The songs for this chapter are:
Hands of time- Rachel Diggs
Over my head- The Fray
Demons- Imagine Dragons
"Jack and coke," I bark my order at the bartender. The bald man glares at me as he pulls an empty glass from the rack and fills it with ice. I was taking a piss when I saw Christian's rental car pulling out of the lot from the bathroom window. He must have came here looking for me. Too bad he didn't stay, we could have shared a father-son drink.

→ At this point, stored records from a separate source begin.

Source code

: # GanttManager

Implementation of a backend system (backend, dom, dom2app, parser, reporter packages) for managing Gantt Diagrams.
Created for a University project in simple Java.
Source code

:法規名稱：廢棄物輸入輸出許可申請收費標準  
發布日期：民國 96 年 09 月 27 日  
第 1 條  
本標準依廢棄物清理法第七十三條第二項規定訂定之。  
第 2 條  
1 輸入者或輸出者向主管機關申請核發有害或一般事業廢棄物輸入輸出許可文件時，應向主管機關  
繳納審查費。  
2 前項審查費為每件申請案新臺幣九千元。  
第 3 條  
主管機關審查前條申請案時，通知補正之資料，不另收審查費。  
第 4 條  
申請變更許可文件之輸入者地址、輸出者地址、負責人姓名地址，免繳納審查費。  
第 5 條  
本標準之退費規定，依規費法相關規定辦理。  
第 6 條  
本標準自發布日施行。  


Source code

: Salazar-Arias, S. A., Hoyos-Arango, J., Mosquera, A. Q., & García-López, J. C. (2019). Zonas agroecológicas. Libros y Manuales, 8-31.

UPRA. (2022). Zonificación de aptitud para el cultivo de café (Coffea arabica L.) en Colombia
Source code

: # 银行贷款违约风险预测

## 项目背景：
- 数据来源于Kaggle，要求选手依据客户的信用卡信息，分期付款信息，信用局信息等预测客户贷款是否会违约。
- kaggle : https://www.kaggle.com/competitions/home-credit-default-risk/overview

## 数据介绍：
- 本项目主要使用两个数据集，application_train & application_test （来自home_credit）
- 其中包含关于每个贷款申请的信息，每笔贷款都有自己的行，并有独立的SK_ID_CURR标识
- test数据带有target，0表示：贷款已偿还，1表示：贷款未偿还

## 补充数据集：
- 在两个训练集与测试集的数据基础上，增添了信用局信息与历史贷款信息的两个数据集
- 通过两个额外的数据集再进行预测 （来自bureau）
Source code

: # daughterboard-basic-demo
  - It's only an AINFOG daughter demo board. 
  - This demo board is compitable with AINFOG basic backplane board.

Fuck, this is all so fucked up.
"Double actually," I modify the order.
"Got it," he sarcastically responds. My eyes find the old television on the wall and I read the captions on the bottom of the screen. The commercial is for an insurance company and the screen is covered by a giggling baby. Why they choose to put babies on every damn commercial, I will never know.
The bartender slides my drink across the wooden bar top without a word and I bring the glass to my lips, allowing my mind to take me away from here.
"Why did you bring home baby products?" I asked her. She sat down on the edge of the bathtub and pulled her hair into a ponytail. I started to worry if she has an obsession with children, it sure as hell seemed like it.
It still does to this day, really.
"It's not a baby product," Tessa laughed. "It just has a baby and a father printed on the package."
"I really don't understand the appeal here," I lifted the box of shaving products Tessa brought home for me, examining the chubby cheeks of a baby and wondered what the hell a baby has to do with a shaving kit.
"I don't really get it either but I'm sure putting a baby's image on it will help with sales," she said with a smile.
"Only for women buying their boyfriend's or husband's shit," I corrected her. No man in their right mind would grab that shit off the shelf.
"No, I'm sure fathers would buy it too."
"Sure." I ripped open the box and laid the contents out in front of me. "A bowl?" I looked into the mirror to make eye contact with her.
"Yes, it's for the cream. You'll get a better shave if you use the brush," she stated.
"And how do you know that?" I raised a brow at her, hoping she didn't know this from experience with Noah.
"I looked it up,"
"Of course you did," I teased her, my jealousy disappearing, and she playfully kicked her feet at me. "Since you seem to be an expert in the art of shaving, come help me," I said. I had always just used a simple razor and cream but since she clearly put thought into this, I wouldn't deny her and frankly the idea of her shaving my face was a major fucking turn on.
Tessa smiled and stood to her feet, joining me in front of the sink. She picked up the tube of cream and filled the bowl with it then swirled the brush around to create a lather.
"Here," she smiled, handing me the brush.
"No, you do it." I placed the brush back into her hand and wrapped my hands around her waist. "Up you go," I said, lifting her onto the sink. I pushed her thighs apart and stood between them.